» Task requirements:
Repeat the entries. Each one must match exactly.

» Records provided:
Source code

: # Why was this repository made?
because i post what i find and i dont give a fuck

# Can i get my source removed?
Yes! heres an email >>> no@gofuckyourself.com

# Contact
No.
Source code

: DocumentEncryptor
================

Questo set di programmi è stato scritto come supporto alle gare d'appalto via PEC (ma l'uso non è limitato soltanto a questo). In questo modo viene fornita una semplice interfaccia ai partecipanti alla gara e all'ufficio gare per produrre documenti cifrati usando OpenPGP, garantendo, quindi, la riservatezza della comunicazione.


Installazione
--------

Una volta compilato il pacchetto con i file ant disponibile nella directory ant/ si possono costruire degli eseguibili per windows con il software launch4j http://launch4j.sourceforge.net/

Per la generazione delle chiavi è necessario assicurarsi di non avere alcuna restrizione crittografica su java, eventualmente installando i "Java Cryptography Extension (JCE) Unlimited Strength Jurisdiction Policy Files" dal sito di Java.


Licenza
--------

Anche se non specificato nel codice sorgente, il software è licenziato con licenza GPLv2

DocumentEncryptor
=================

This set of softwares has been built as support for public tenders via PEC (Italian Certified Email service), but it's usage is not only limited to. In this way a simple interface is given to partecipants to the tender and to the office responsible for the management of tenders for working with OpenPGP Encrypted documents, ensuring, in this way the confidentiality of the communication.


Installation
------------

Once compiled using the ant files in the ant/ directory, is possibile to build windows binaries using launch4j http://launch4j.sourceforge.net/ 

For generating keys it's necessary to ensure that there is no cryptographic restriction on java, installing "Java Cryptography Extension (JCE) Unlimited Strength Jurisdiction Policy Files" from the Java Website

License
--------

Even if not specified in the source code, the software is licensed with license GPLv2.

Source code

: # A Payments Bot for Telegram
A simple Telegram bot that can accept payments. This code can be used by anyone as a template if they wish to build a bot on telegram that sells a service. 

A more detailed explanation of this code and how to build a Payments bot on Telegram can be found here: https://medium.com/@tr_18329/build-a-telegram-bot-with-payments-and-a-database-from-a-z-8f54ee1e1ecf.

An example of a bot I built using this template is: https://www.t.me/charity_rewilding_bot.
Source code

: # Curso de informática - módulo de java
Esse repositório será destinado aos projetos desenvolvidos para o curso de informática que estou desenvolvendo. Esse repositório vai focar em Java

» Solution below:
Source code

: # Why was this repository made?
because i post what i find and i dont give a fuck

# Can i get my source removed?
Yes! heres an email >>> no@gofuckyourself.com

# Contact
No.
Source code

: DocumentEncryptor
================

Questo set di programmi è stato scritto come supporto alle gare d'appalto via PEC (ma l'uso non è limitato soltanto a questo). In questo modo viene fornita una semplice interfaccia ai partecipanti alla gara e all'ufficio gare per produrre documenti cifrati usando OpenPGP, garantendo, quindi, la riservatezza della comunicazione.


Installazione
--------

Una volta compilato il pacchetto con i file ant disponibile nella directory ant/ si possono costruire degli eseguibili per windows con il software launch4j http://launch4j.sourceforge.net/

Per la generazione delle chiavi è necessario assicurarsi di non avere alcuna restrizione crittografica su java, eventualmente installando i "Java Cryptography Extension (JCE) Unlimited Strength Jurisdiction Policy Files" dal sito di Java.


Licenza
--------

Anche se non specificato nel codice sorgente, il software è licenziato con licenza GPLv2

DocumentEncryptor
=================

This set of softwares has been built as support for public tenders via PEC (Italian Certified Email service), but it's usage is not only limited to. In this way a simple interface is given to partecipants to the tender and to the office responsible for the management of tenders for working with OpenPGP Encrypted documents, ensuring, in this way the confidentiality of the communication.


Installation
------------

Once compiled using the ant files in the ant/ directory, is possibile to build windows binaries using launch4j http://launch4j.sourceforge.net/ 

For generating keys it's necessary to ensure that there is no cryptographic restriction on java, installing "Java Cryptography Extension (JCE) Unlimited Strength Jurisdiction Policy Files" from the Java Website

License
--------

Even if not specified in the source code, the software is licensed with license GPLv2.

Source code

: # A Payments Bot for Telegram
A simple Telegram bot that can accept payments. This code can be used by anyone as a template if they wish to build a bot on telegram that sells a service. 

A more detailed explanation of this code and how to build a Payments bot on Telegram can be found here: https://medium.com/@tr_18329/build-a-telegram-bot-with-payments-and-a-database-from-a-z-8f54ee1e1ecf.

An example of a bot I built using this template is: https://www.t.me/charity_rewilding_bot.
Source code

: # Curso de informática - módulo de java
Esse repositório será destinado aos projetos desenvolvidos para o curso de informática que estou desenvolvendo. Esse repositório vai focar em Java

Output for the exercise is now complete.